If you were to twist my arm, I have always had this tiny part of me that dreamed of being an author. (Yes, yes, I have a non-fiction book out, but that’s different. Don’t ask me how.) Ever since I was a kid. Sometimes it was fantasy, sometimes horror (even a short time when I toyed with noir crime fiction). Over the past couple of years, with the published translations I’ve got my name on, I’ve had a vicarious taste of what being that kind of author feels like. And I like it. I’m really proud of the work I’ve done on Strange Pictures and the other books, books that people really seem to like (By the way: Strange Buildings is coming in February 2026!). That has partially satiated the tiny little hungry writer part in my ego. Still, though, there is part of me that wonders if I couldn’t make my own stories that people enjoy.
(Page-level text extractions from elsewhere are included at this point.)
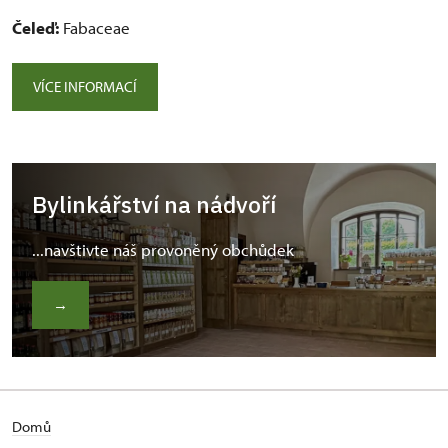
Čeleď:
Fabaceae
VÍCE INFORMACÍ
Bylinkářství na nádvoří
...navštivte náš provoněný obchůdek
→
Domů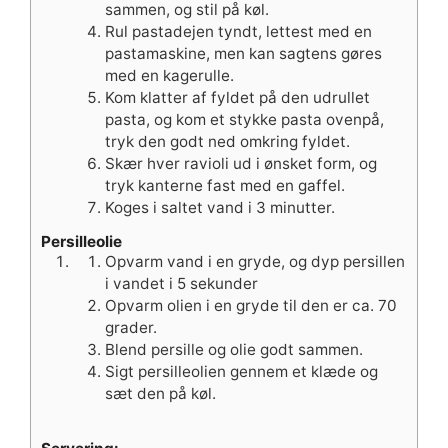
sammen, og stil på køl.
Rul pastadejen tyndt, lettest med en
pastamaskine, men kan sagtens gøres
med en kagerulle.
Kom klatter af fyldet på den udrullet
pasta, og kom et stykke pasta ovenpå,
tryk den godt ned omkring fyldet.
Skær hver ravioli ud i ønsket form, og
tryk kanterne fast med en gaffel.
Koges i saltet vand i 3 minutter.
Persilleolie
Opvarm vand i en gryde, og dyp persillen
i vandet i 5 sekunder
Opvarm olien i en gryde til den er ca. 70
grader.
Blend persille og olie godt sammen.
Sigt persilleolien gennem et klæde og
sæt den på køl.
And then the other day, literary agents Eric Hane and Laura Zats of the excellent Print Run publishing industry podcast announced their own take on the National Novel Writing month concept, with Zoom check ins and shared writing goals and… Well. It got me a bit hot and bothered. Because I’ve had ideas lately, and this seems like the time to poke them and see what comes out. Like a sign, if you will.

So. Here I am. Trying to write. An hour a weekday/five hours a week. More or less. I’m not good with tight structures. But I’m getting up momentum and soon inertia will keep me on it. I’m already a good 3,000 words in on my very first epistolary/fake documentary horror “novel” on top of a short story I wrote last month.

I also got my wife roped into a ghostly photo shoot TO GREAT EFFECT and that in itself inspired the shit out of me.

Jim the novelist, on his way. Hopefully I’ll finish this thing by the time I’m 50…

Beach Hubbub

My morning walk took me out by the beach (as usual) but this morning there was quite a commotion. I’m assuming some kind of small fish washed up en masse, because there were rival gangs of ravens and black tailed kites tussling over *something* out there. But, to be honest, they weren’t tussling that hard. So there must have been a lot of whatever it was.

A black tailed kit swoops low over a gray, smooth sea.
Swoop
A few large brown raptors and black ravens are on a sandy, grassy beach. Mostly they are hidden by downward slope. In the foreground, a raven appears to be fleeing a raptor, flying toward the camera.
Hubbub
Two ravens and a black tailed kite are standing on a beach littered with driftwood. The ravens are staring at the kite, which is staring back.